Una vez en el sitio, contempló absorta cada movimiento de los peritos. Recuerdo que fue en ese momento en el que pensé que, tal vez, mi secretaria había encontrado su verdadera vocación. Y donde también nació mi temor de que me empujara a olvidar  las infidelidades ajenas y las mascotas perdidas —que nos reportaban exiguas ganancias—, y a entrar de lleno en la investigación de homicidios, asesinatos y demás crímenes de primera línea, como los llama ella.

Nos colocamos obedientemente detrás del cordón policial. Cuando Santoro nos vio, se acercó.

—¿Lo ves, Lamadrid? —dijo con voz jadeante—. Otro suicidio... Ni siquiera hay que investigar. El tipo dejó una carta de despedida. 

A mí también me faltaba el aire.

—¿La leíste? —pregunté.

—¡Por supuesto! Fue fotografiada y será adjuntada al expediente.

—¿Puedo verla?

Santoro hizo un movimiento rápido con la cabeza y se quedó viéndome durante los varios segundos que le tomó recuperar el aliento.

—¡No! —exclamó—. Te dejaría verla si tuviéramos la sospecha de que ha habido un crimen, que para eso te contrataron, ¿no? Pero no lo es, por tanto, no puedes interferir. ¿Lo entiendes o necesitas un esquema?

—¡Pero me llamaste para ver el cuerpo! —protesté y, al hacerlo, casi me quedé sin aire—: ¿Por qué es tan difícil respirar en este lugar? 

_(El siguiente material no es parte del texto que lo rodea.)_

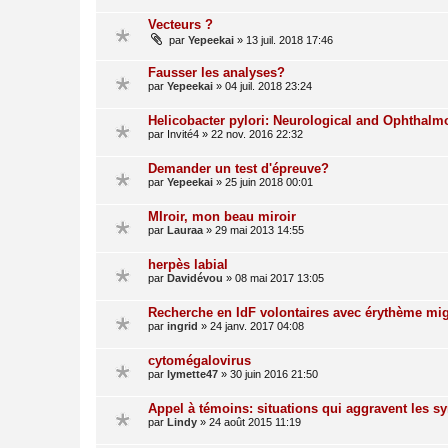
Vecteurs ?
par
Yepeekai
»
13 juil. 2018 17:46
Fausser les analyses?
par
Yepeekai
»
04 juil. 2018 23:24
Helicobacter pylori: Neurological and Ophthalm
par
Invité4
»
22 nov. 2016 22:32
Demander un test d'épreuve?
par
Yepeekai
»
25 juin 2018 00:01
MIroir, mon beau miroir
par
Lauraa
»
29 mai 2013 14:55
herpès labial
par
Davidévou
»
08 mai 2017 13:05
Recherche en IdF volontaires avec érythème mig
par
ingrid
»
24 janv. 2017 04:08
cytomégalovirus
par
lymette47
»
30 juin 2016 21:50
Appel à témoins: situations qui aggravent les 
par
Lindy
»
24 août 2015 11:19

—Por la altura ¡Te llamé para que te convenzas de que fue un suicidio! ¿Adónde va esa chica? ¡Hey, señorita! Pero ¿qué hace? —Santoro salió a los trancos a detener a Imotrid que, tras escabullirse por quién sabe dónde, se acercó a los especialistas que estaban a punto de cerrar la bolsa mortuoria. Se dejó caer sobre las rodillas, la vi hacer un rápido movimiento de manos, como si quisiera tocar el cuerpo, y luego quedarse petrificada, mirándolo. Me figuré que había entrado en shock así que corrí antes de que el comisario la detuviera o hiciera algún comentario inconveniente. 

—Vamos —dije tomándola por los hombros. Ella me miró con sus enormes ojos oscuros y se dejó guiar, como en trance. Llevaba las manos apretadas contra el estómago. Era evidente su agitación—. ¿Estás bien?

Asintió con la cabeza, caminamos despacio, abrí la puerta del auto y la ubiqué en el asiento del acompañante. Rígida, miraba todo a su alrededor, asustada.

—¡Sabía que no te haría ningún bien ver el cadáver! —farfullé, enojado conmigo mismo por haberlo permitido—. ¡Eres demasiado joven!

La voz ronca del comisario me hizo girar. 

—¡Lamadrid! —Caminaba con dificultad hacia nosotros—. Ya lo has visto, ahora será mejor que dejen el pueblo. —Hizo una pausa para tomar aire—. No hay nada que investigar y esa chiquilla... Esa chiquilla parece muy impresionable. No quiero que le de algo por andar viendo muertos.